3- Pour la réalisation

Caméra souvent embarquée, image impeccable, musique marquante et envoûtante. Le meilleur ami de gauche d’Édouard Philippe sait y faire. On observe avec émotion les plans de Matignon à toutes les saisons, la neige qui tombe et les couleurs d’automne. On s’amuse de la caméra fixe placée devant le bureau du Premier ministre devant laquelle passent, sans la voir, Nicole Belloubet, l’ex-ministre de la Justice, qui se recoiffe, les huissiers en habits et les conseillers qui s’affairent. 

Le film vit au rythme des salons dorés de Matignon et du café de la Poste de Montreuil, où doit vivre le pote de gauche d’Édouard Philippe. Les deux espaces racontent au mieux la vie politique des Français. Avec d’un côté les habitués du bistro où passe BFMTV en continu qui ne s’étonnent pas, devant leur tarte aux pommes, de la crise des gilets jaunes. “C’est 1789. Macron, il agit comme un empereur romain, là il est complètement dépassé”, dit l’un. “Quand tu sors de l’Ena et que t’as pas réfléchi ça devient grave”, tance le second.

De l’autre, les conseillers du pouvoir qui cherchent les meilleurs éléments de langage pour répondre aux angoisses du pays. Et un Philippe qui ne voit pas tout venir: “Allons-y Alonso”, dit-il sans inquiétude avant la manifestation du 17 novembre, la première. “Au moment de la présidentielle tout le monde est pour la taxe carbone”, rappelle-t-il, sans trop douter. 

C’est ensuite, au quatrième samedi de manifestation jaune que la pointe blanche de sa barbe apparaît en même temps que la fatigue -“J’ai le teint cireux, là non?”. On verra grossir la tâche tout au long des événements, et s’atténuer, un petit peu, au moment de partir.

L’exercice a sa limite

C’est aussi là qu’arrive le biais du film. Et ses manquements. On ressent l’angoisse du départ vers l’Élysée pour un ultime rendez-vous avec Emmanuel Macron afin d’être fixé sur son sort, en juin 2020. On a la scène de l’escalier de Matignon, descendu, seul, sur un air de musique à suspense. Et puis, on n’a plus rien. C’est là, la limite de l’exercice. On n’aura pas la déception, la colère ou les mots durs, sans doute, à l’égard du président. On passera directement aux applaudissements de la passation de pouvoirs et à des phrases toutes faites comme “c’est ça la République, la continuité”.

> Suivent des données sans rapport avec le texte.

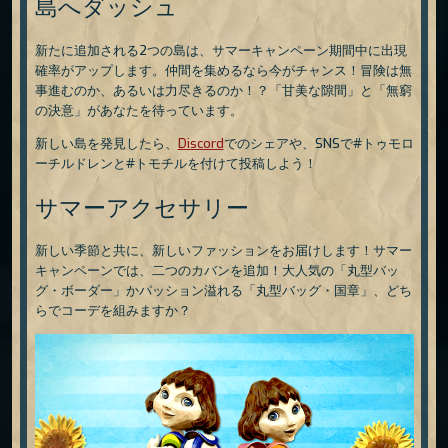
島へダッシュ
新たに追加される2つの島は、サマーキャンペーン期間中に出現
確率がアップします。仲間を集めるなら今がチャンス！冒険は無
事進むのか、あるいは力尽きるのか！？「甘美な隙間」と「無窮
の決意」があなたを待っています。
新しい島を発見したら、
Discord
でのシェアや、SNSで#トゥモロ
ーチルドレンと#トモチルを付けて投稿しよう！
サマーアクセサリー
新しい季節と共に、新しいファッションをお届けします！サマー
キャンペーンでは、二つのカバンを追加！大人気の「丸型バッ
グ・ボーダー」かパッション溢れる「丸型バッグ・国章」、どち
らでコーデを組みますか？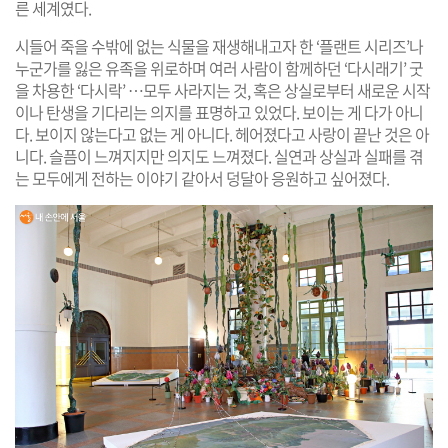
른 세계였다.
시들어 죽을 수밖에 없는 식물을 재생해내고자 한 ‘플랜트 시리즈’나
누군가를 잃은 유족을 위로하며 여러 사람이 함께하던 ‘다시래기’ 굿
을 차용한 ‘다시락’ …모두 사라지는 것, 혹은 상실로부터 새로운 시작
이나 탄생을 기다리는 의지를 표명하고 있었다. 보이는 게 다가 아니
다. 보이지 않는다고 없는 게 아니다. 헤어졌다고 사랑이 끝난 것은 아
니다. 슬픔이 느껴지지만 의지도 느껴졌다. 실연과 상실과 실패를 겪
는 모두에게 전하는 이야기 같아서 덩달아 응원하고 싶어졌다.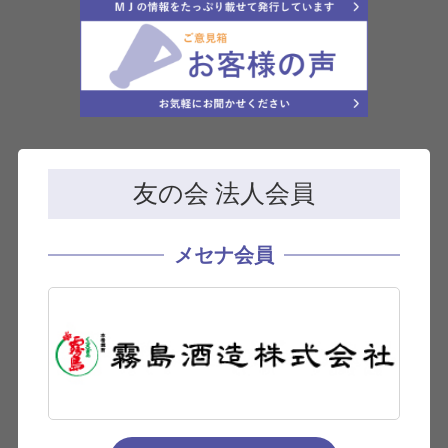
友の会 法人会員
メセナ会員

Laurent Cibien est journaliste, mais il est surtout l’ami de Philippe et ne dévoile rien de ce qui pourrait, d’une manière ou d’une autre, le mettre dans l’embarras. Le film pourra aider son ami, mais jusqu’où? La question reste en suspens. Cibien la pose à Philippe, une nouvelle fois, “tu veux être président de la République?”. Philippe ne répond pas. Ce qui, en politique, ne veut vraiment pas dire non.